UK tram operators study automatic braking systems
UK: British tramway operators have told Metro Report International they are taking a close interest in Transport for London’s deployment of an automatic tram braking system, and are working through light rail industry body UK Tram to assess whether similar technology would be suitable for use on the country’s other networks.
On January 14 Transport for London confirmed that it had awarded Engineering Support Group Ltd a contract to supply and install a Physical Prevention of Over-Speeding automatic braking system for the tram network centred on Croydon. Expected to be in place by the end of the year, this would automatically bring a tram to a controlled stop if exceeds the speed limit at designated locations.
‘Awarding the contract for a new automatic braking system is a first for trams in the UK', said Mark Davis, TfL’s General Manager of London Trams. 'Not only will it improve safety for customers in London, but we hope it will lead the way for other tram operators across the country’.
The feasibility of introducing such a system was investigated after the Sandilands derailment in November 2016, when a tram travelling at 73 km/h into a sharp curve with a 20 km/h speed restriction overturned, killing seven passengers.
PPOS will initially be used at higher-risk locations, but will have the flexibility to be introduced elsewhere on the network.

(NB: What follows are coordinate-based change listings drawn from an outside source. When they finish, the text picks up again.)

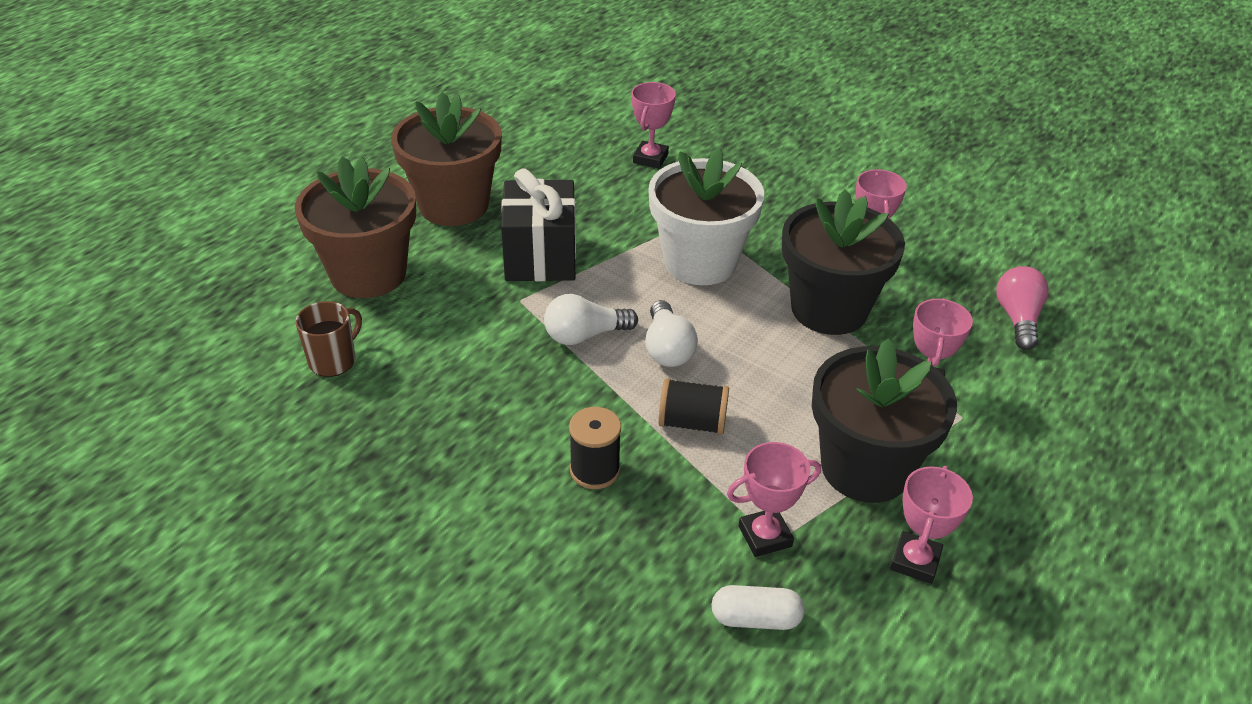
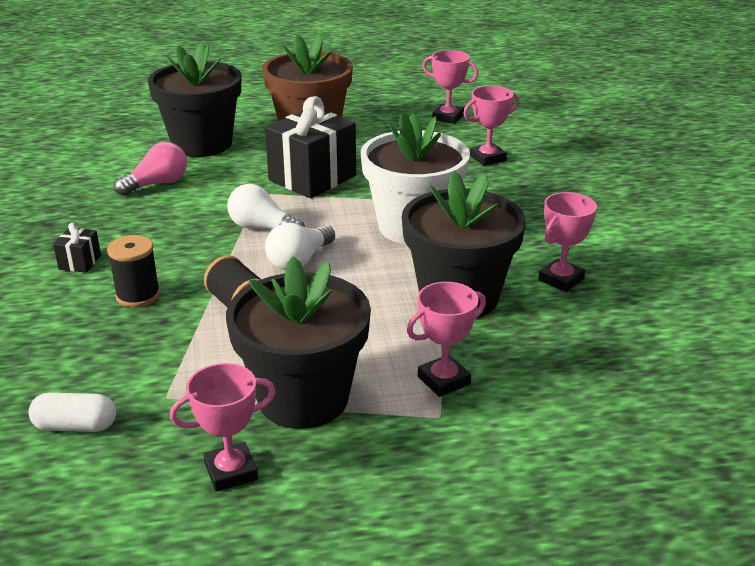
camera: 45 degrees right, 10 degrees down
brown flower pot [295,157,416,298] -> black flower pot [148,43,241,157]
brown mug [295,301,362,377] -> none
white capsule [711,585,805,630] -> white capsule turned 45 degrees counterclockwise [28,393,116,432]
pink trophy [727,442,821,557] -> pink trophy moved to [422,50,478,124]
pink light bulb [996,266,1049,350] -> pink light bulb moved to [114,142,187,196]
none -> black gift [53,223,101,273]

The Rail Accident Investigation Branch issued 15 recommendations to the UK tram industry following the derailment. TfL said it had now ‘progressed on all of the recommendations specific to TfL’. Those completed included a reduction in the network’s maximum speed from 80 km/h to 70 km/h, additional speed restrictions and warning signs at four locations, more speed signs, an enhanced customer complaints process, an upgrade of the CCTV to a digital system, and the use since September 2017 of a driver distraction or fatigue warning device. There has also been a review of risk assessments and evacuation procedures.

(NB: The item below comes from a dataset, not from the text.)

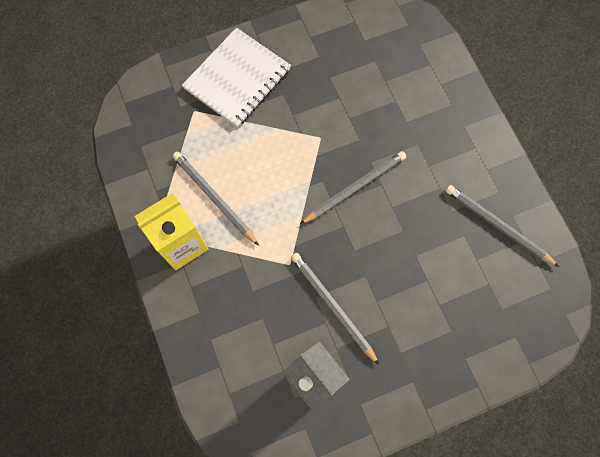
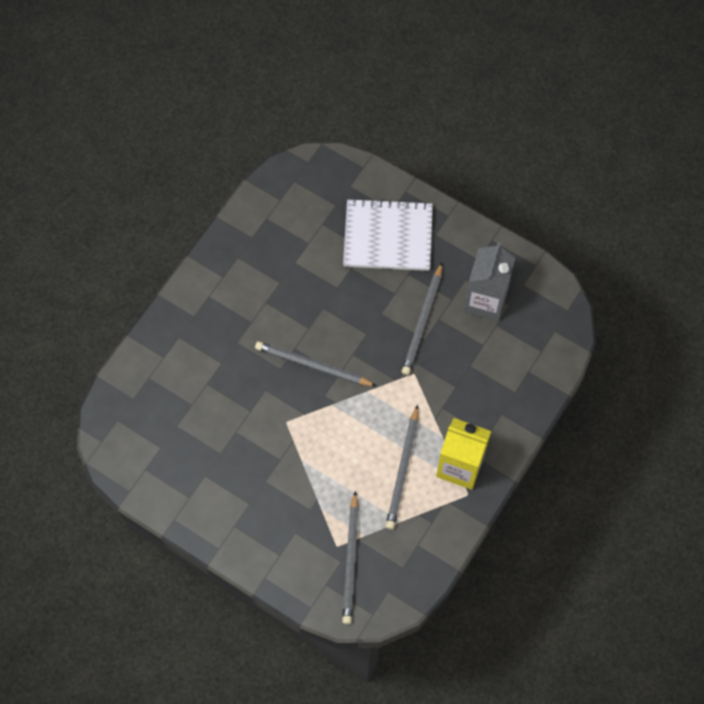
camera: 125 degrees left, 5 degrees down
white notebook [182,28,291,127] -> white notebook moved to [343,198,433,271]
grey pencil [445,185,559,267] -> grey pencil moved to [342,491,359,624]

An emergency lighting system operating independently of tram batteries is to be installed this year, while the thickness of the safety film on the windows will be increased from 0·1 mm to 0·175 mm to improve containment. Temporary lighting has been installed on the approach to the Sandilands tunnels, where a full lighting upgrade is to be undertaken this year in collaboration with road tunnel lighting experts.
UK Tram studies options
TfL has shared the feasibility and scoping studies for PPOS with other operators through the UK Tram group, which has been studying speed control and safety systems in use internationally. UK Tram expects to publish a report shortly.
West Midlands Metro told Metro Report International that the technology selected for Croydon was specific to local requirements, and as such may not be the most suitable option for its own route. It has reviewed and updated its safety equipment, and would be closely examining the UK Tram research.

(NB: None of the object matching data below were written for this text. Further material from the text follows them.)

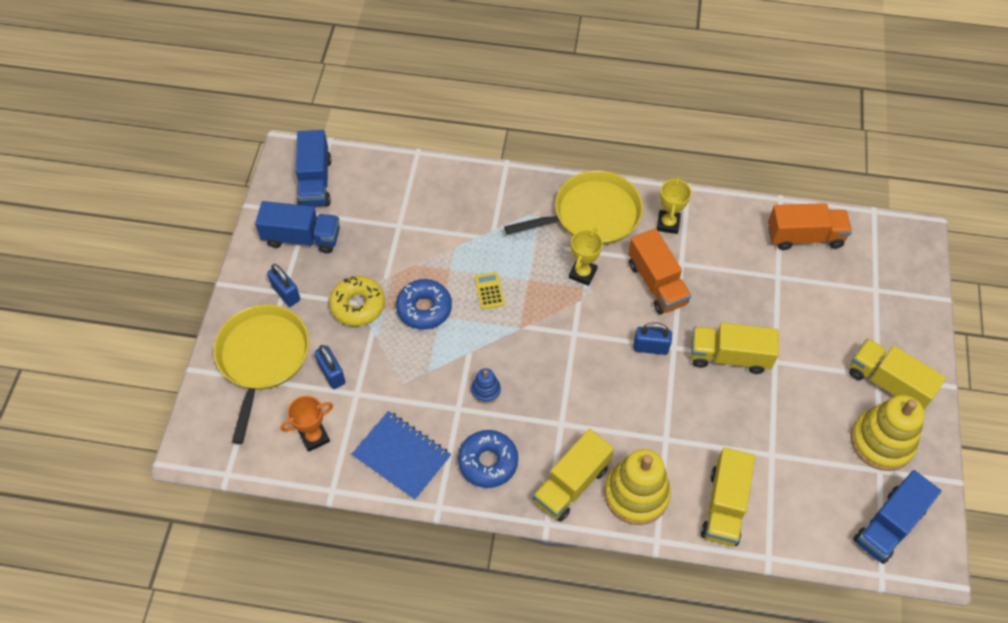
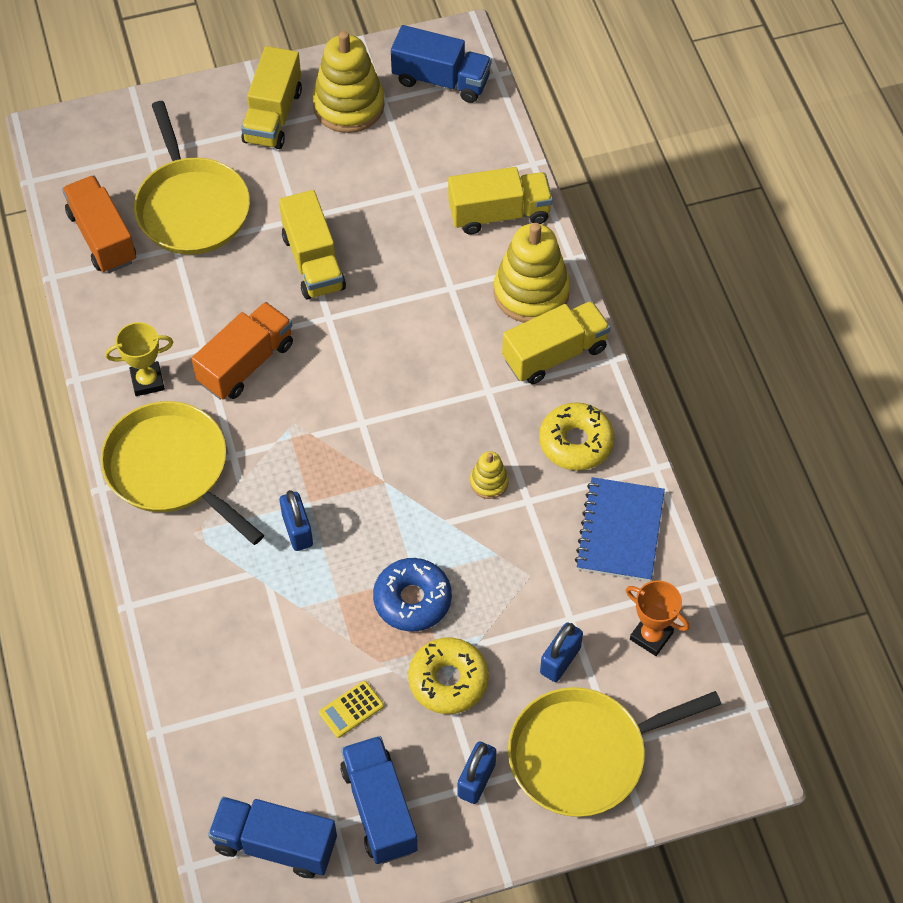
camera: 115 degrees left, 0 degrees up
blue truck [296,130,331,207] -> blue truck turned 135 degrees counterclockwise [208,797,337,878]
blue donut [458,430,518,488] -> yellow donut [539,402,614,471]
blue stacking toy [471,368,501,404] -> yellow stacking toy [470,451,509,499]
yellow calculator [475,272,504,309] -> yellow calculator moved to [319,681,384,738]
yellow truck [533,429,614,522] -> yellow truck turned 45 degrees counterclockwise [502,301,611,384]
yellow trophy [569,228,603,286] -> none
blue padlock [633,322,672,355] -> blue padlock moved to [280,490,313,551]
none -> yellow pan [134,101,250,255]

Edinburgh Trams said it would consider any recommendations to be made by UK Tram. It has asked its rolling stock supplier CAF what would be required to provide PPOS functionality, and is also ‘proactively’ monitoring the wellbeing of its drivers.
Transport for Greater Manchester’s Head of Metrolink Danny Vaughan said Metrolink would be an active member of the Light Rail Safety & Standards Board to be established by UK Tram, which would ‘enable us to share best practice and protocol with industry partners on a range topics, not least safety.’ He said TfL was leading the way on installing an automatic braking system, and TfGM would be ‘watching closely and assessing the effectiveness of this before considering whether it is something that would work for Metrolink.’
A spokesperson for NET said the Nottingham tram operator was also actively supporting the UK Tram study, which would ‘help shape our plans to further enhance safety.’
Sheffield Supertram operator Stagecoach said it would await the UK Tram report.
Blackpool Transport operates the only first-generation tram network to have survived in the UK. It is looking at options with the UK Tram working group, and is also working with Bombardier Transportation to develop an automatic braking system which it hopes to test later this year.